Supplied records:
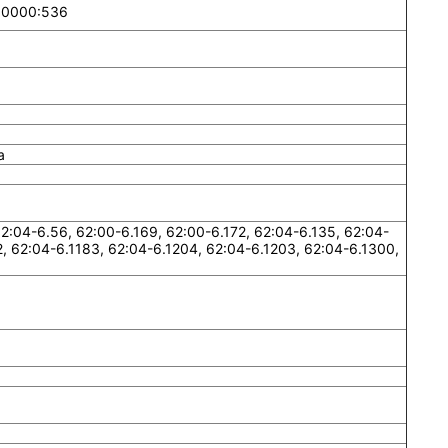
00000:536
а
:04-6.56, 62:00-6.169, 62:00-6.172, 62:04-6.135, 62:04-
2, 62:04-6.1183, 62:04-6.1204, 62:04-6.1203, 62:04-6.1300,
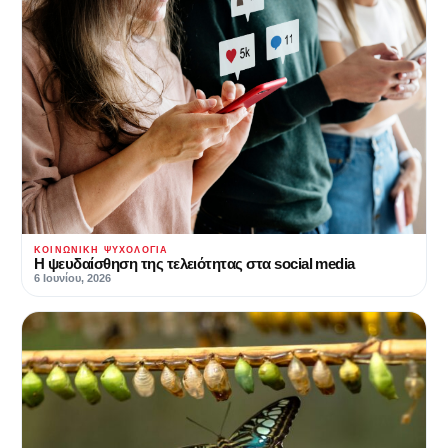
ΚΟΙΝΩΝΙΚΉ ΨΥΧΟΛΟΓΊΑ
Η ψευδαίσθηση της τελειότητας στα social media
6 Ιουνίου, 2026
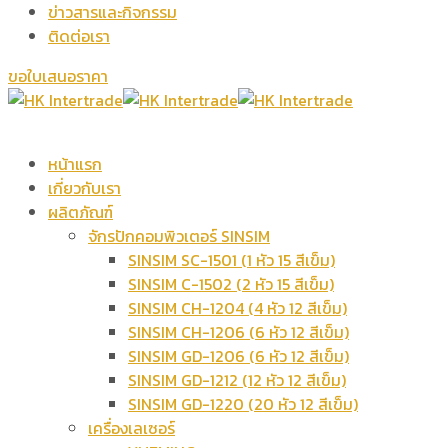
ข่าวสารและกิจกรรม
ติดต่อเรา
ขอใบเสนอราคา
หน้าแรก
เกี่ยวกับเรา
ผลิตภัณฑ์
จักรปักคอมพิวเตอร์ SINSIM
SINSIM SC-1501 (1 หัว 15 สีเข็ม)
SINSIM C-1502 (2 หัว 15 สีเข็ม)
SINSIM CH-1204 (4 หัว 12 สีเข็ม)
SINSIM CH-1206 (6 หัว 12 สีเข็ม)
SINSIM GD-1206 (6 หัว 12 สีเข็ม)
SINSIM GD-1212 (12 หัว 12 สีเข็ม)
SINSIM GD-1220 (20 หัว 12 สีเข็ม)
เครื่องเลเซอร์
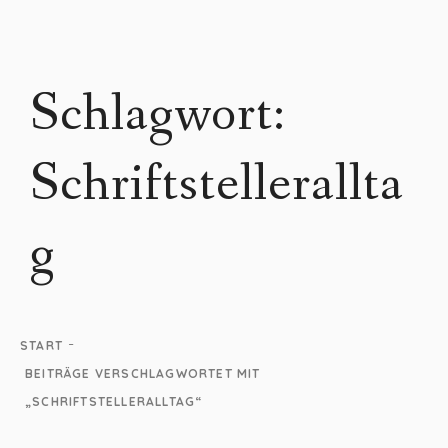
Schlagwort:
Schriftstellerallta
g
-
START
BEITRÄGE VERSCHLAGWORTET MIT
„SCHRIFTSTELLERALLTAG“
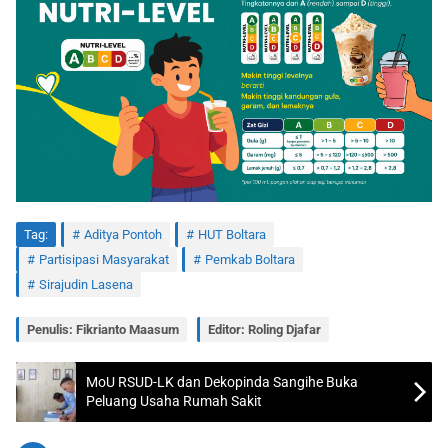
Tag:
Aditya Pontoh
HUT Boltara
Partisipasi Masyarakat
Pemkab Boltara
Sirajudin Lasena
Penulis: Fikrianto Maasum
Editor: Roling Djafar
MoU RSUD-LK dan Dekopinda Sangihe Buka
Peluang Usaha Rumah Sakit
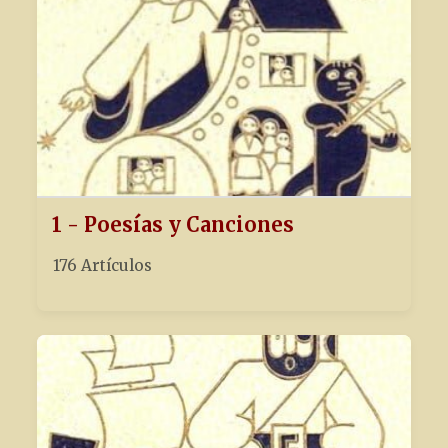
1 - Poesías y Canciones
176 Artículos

Aim of the exercise: Pull out each line in the listing above that contains the word "SINSIM".

Answer to the exercise:
จักรปักคอมพิวเตอร์ SINSIM
SINSIM SC-1501 (1 หัว 15 สีเข็ม)
SINSIM C-1502 (2 หัว 15 สีเข็ม)
SINSIM CH-1204 (4 หัว 12 สีเข็ม)
SINSIM CH-1206 (6 หัว 12 สีเข็ม)
SINSIM GD-1206 (6 หัว 12 สีเข็ม)
SINSIM GD-1212 (12 หัว 12 สีเข็ม)
SINSIM GD-1220 (20 หัว 12 สีเข็ม)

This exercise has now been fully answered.